:: Extracted records ::
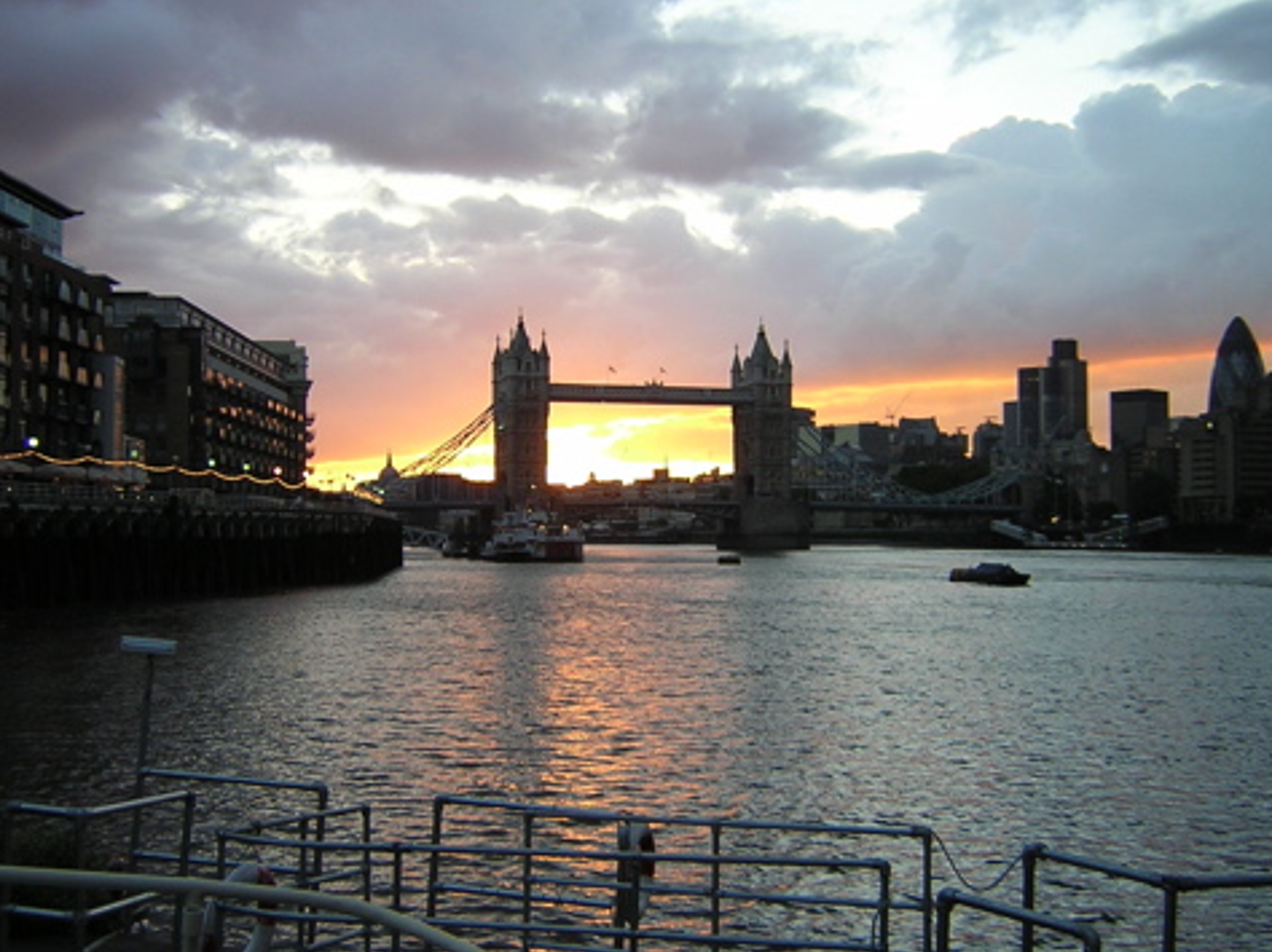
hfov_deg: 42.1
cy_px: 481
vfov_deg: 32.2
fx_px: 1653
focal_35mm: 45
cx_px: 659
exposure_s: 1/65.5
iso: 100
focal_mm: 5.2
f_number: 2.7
--
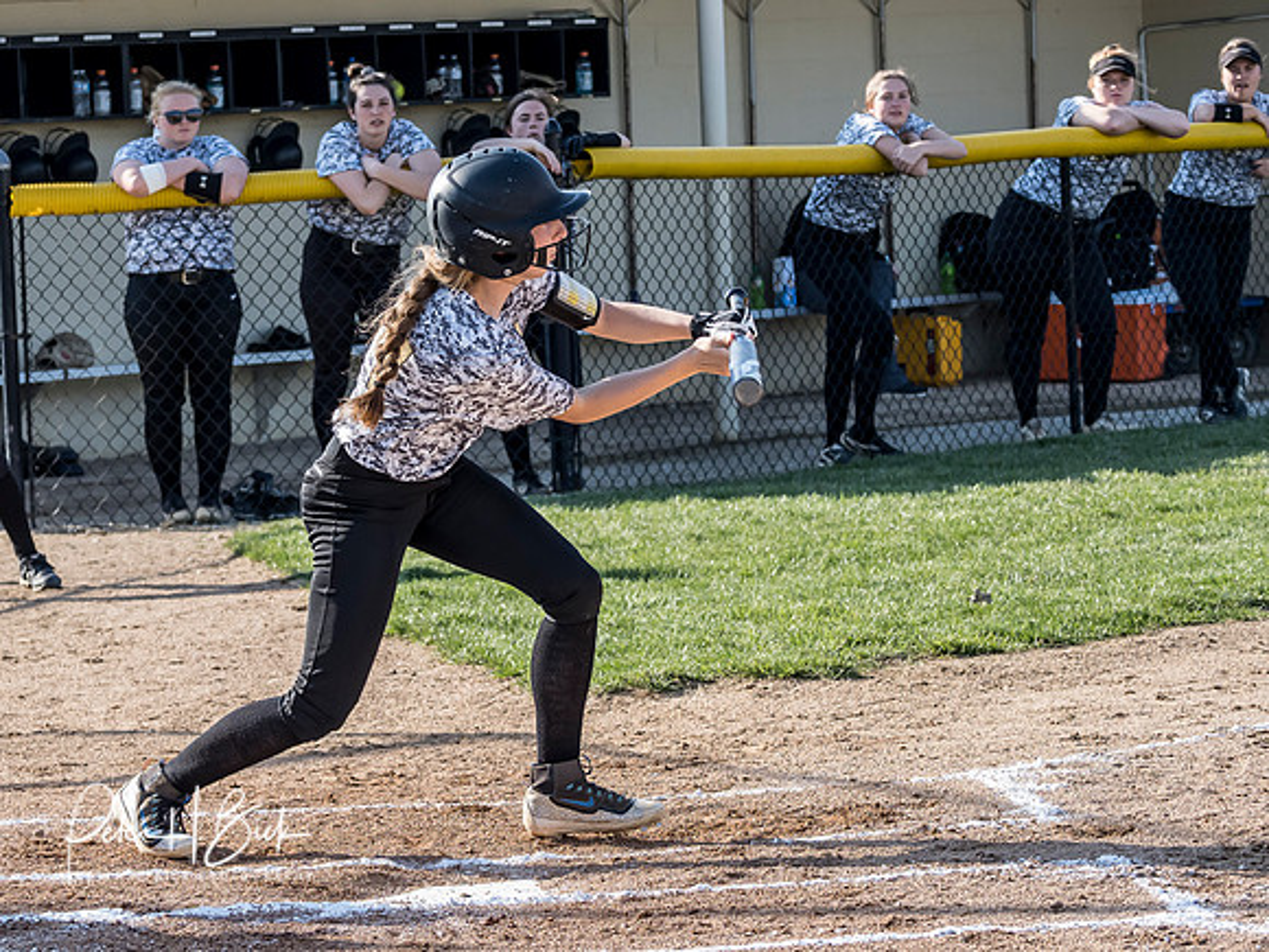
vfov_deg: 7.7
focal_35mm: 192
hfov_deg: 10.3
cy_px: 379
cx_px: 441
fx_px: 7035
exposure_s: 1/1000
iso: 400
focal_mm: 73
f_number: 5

:: Work request ::
Of the entries above, repeat exactly the lines from the line with "hfov_deg: 42.1" through the line with "f_number: 2.7", both of them included.

:: Response to the exercise ::
hfov_deg: 42.1
cy_px: 481
vfov_deg: 32.2
fx_px: 1653
focal_35mm: 45
cx_px: 659
exposure_s: 1/65.5
iso: 100
focal_mm: 5.2
f_number: 2.7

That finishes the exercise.